Problem requirements :: Put each line of the material below into a JSON list of strings, one string per line, and leave out any blank lines.

Supplied data ::
○ ○ ○
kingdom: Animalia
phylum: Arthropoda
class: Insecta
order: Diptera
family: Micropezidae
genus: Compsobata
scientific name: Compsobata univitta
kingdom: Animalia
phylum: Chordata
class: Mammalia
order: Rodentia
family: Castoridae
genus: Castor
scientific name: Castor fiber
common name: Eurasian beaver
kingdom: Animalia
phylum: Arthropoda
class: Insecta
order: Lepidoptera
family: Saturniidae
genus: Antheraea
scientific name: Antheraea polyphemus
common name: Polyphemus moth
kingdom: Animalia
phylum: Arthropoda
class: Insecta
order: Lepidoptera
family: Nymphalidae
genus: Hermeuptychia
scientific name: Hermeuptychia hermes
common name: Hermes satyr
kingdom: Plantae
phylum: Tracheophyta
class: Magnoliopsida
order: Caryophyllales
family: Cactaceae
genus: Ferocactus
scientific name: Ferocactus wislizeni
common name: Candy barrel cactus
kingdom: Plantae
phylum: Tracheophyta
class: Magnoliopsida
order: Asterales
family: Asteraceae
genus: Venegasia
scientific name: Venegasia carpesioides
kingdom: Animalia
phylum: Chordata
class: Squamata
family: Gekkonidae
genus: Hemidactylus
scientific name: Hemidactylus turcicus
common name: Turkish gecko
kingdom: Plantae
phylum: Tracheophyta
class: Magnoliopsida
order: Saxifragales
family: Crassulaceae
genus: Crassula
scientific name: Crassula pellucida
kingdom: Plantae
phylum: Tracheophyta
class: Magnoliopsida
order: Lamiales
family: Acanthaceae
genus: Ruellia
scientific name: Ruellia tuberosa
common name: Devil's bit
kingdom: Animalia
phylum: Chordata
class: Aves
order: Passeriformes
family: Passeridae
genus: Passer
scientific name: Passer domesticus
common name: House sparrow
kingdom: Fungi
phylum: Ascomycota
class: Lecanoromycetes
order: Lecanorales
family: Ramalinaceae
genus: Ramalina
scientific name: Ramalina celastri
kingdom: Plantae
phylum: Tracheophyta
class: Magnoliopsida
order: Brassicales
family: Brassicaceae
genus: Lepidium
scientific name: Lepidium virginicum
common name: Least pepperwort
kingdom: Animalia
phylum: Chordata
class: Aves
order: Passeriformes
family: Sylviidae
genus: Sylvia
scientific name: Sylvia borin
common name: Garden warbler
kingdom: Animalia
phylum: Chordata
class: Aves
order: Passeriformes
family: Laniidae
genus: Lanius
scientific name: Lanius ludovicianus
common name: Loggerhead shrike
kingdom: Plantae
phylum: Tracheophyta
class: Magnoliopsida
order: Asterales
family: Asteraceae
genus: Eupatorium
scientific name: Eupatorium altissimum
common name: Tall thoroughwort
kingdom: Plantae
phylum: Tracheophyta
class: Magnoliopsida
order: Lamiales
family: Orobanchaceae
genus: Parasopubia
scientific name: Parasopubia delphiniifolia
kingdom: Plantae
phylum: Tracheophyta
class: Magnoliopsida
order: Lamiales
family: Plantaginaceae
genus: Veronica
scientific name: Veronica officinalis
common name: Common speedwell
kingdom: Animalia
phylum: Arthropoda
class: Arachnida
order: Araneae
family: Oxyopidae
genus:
○ ○ ○
Output ::
[
  "kingdom: Animalia",
  "phylum: Arthropoda",
  "class: Insecta",
  "order: Diptera",
  "family: Micropezidae",
  "genus: Compsobata",
  "scientific name: Compsobata univitta",
  "kingdom: Animalia",
  "phylum: Chordata",
  "class: Mammalia",
  "order: Rodentia",
  "family: Castoridae",
  "genus: Castor",
  "scientific name: Castor fiber",
  "common name: Eurasian beaver",
  "kingdom: Animalia",
  "phylum: Arthropoda",
  "class: Insecta",
  "order: Lepidoptera",
  "family: Saturniidae",
  "genus: Antheraea",
  "scientific name: Antheraea polyphemus",
  "common name: Polyphemus moth",
  "kingdom: Animalia",
  "phylum: Arthropoda",
  "class: Insecta",
  "order: Lepidoptera",
  "family: Nymphalidae",
  "genus: Hermeuptychia",
  "scientific name: Hermeuptychia hermes",
  "common name: Hermes satyr",
  "kingdom: Plantae",
  "phylum: Tracheophyta",
  "class: Magnoliopsida",
  "order: Caryophyllales",
  "family: Cactaceae",
  "genus: Ferocactus",
  "scientific name: Ferocactus wislizeni",
  "common name: Candy barrel cactus",
  "kingdom: Plantae",
  "phylum: Tracheophyta",
  "class: Magnoliopsida",
  "order: Asterales",
  "family: Asteraceae",
  "genus: Venegasia",
  "scientific name: Venegasia carpesioides",
  "kingdom: Animalia",
  "phylum: Chordata",
  "class: Squamata",
  "family: Gekkonidae",
  "genus: Hemidactylus",
  "scientific name: Hemidactylus turcicus",
  "common name: Turkish gecko",
  "kingdom: Plantae",
  "phylum: Tracheophyta",
  "class: Magnoliopsida",
  "order: Saxifragales",
  "family: Crassulaceae",
  "genus: Crassula",
  "scientific name: Crassula pellucida",
  "kingdom: Plantae",
  "phylum: Tracheophyta",
  "class: Magnoliopsida",
  "order: Lamiales",
  "family: Acanthaceae",
  "genus: Ruellia",
  "scientific name: Ruellia tuberosa",
  "common name: Devil's bit",
  "kingdom: Animalia",
  "phylum: Chordata",
  "class: Aves",
  "order: Passeriformes",
  "family: Passeridae",
  "genus: Passer",
  "scientific name: Passer domesticus",
  "common name: House sparrow",
  "kingdom: Fungi",
  "phylum: Ascomycota",
  "class: Lecanoromycetes",
  "order: Lecanorales",
  "family: Ramalinaceae",
  "genus: Ramalina",
  "scientific name: Ramalina celastri",
  "kingdom: Plantae",
  "phylum: Tracheophyta",
  "class: Magnoliopsida",
  "order: Brassicales",
  "family: Brassicaceae",
  "genus: Lepidium",
  "scientific name: Lepidium virginicum",
  "common name: Least pepperwort",
  "kingdom: Animalia",
  "phylum: Chordata",
  "class: Aves",
  "order: Passeriformes",
  "family: Sylviidae",
  "genus: Sylvia",
  "scientific name: Sylvia borin",
  "common name: Garden warbler",
  "kingdom: Animalia",
  "phylum: Chordata",
  "class: Aves",
  "order: Passeriformes",
  "family: Laniidae",
  "genus: Lanius",
  "scientific name: Lanius ludovicianus",
  "common name: Loggerhead shrike",
  "kingdom: Plantae",
  "phylum: Tracheophyta",
  "class: Magnoliopsida",
  "order: Asterales",
  "family: Asteraceae",
  "genus: Eupatorium",
  "scientific name: Eupatorium altissimum",
  "common name: Tall thoroughwort",
  "kingdom: Plantae",
  "phylum: Tracheophyta",
  "class: Magnoliopsida",
  "order: Lamiales",
  "family: Orobanchaceae",
  "genus: Parasopubia",
  "scientific name: Parasopubia delphiniifolia",
  "kingdom: Plantae",
  "phylum: Tracheophyta",
  "class: Magnoliopsida",
  "order: Lamiales",
  "family: Plantaginaceae",
  "genus: Veronica",
  "scientific name: Veronica officinalis",
  "common name: Common speedwell",
  "kingdom: Animalia",
  "phylum: Arthropoda",
  "class: Arachnida",
  "order: Araneae",
  "family: Oxyopidae",
  "genus:"
]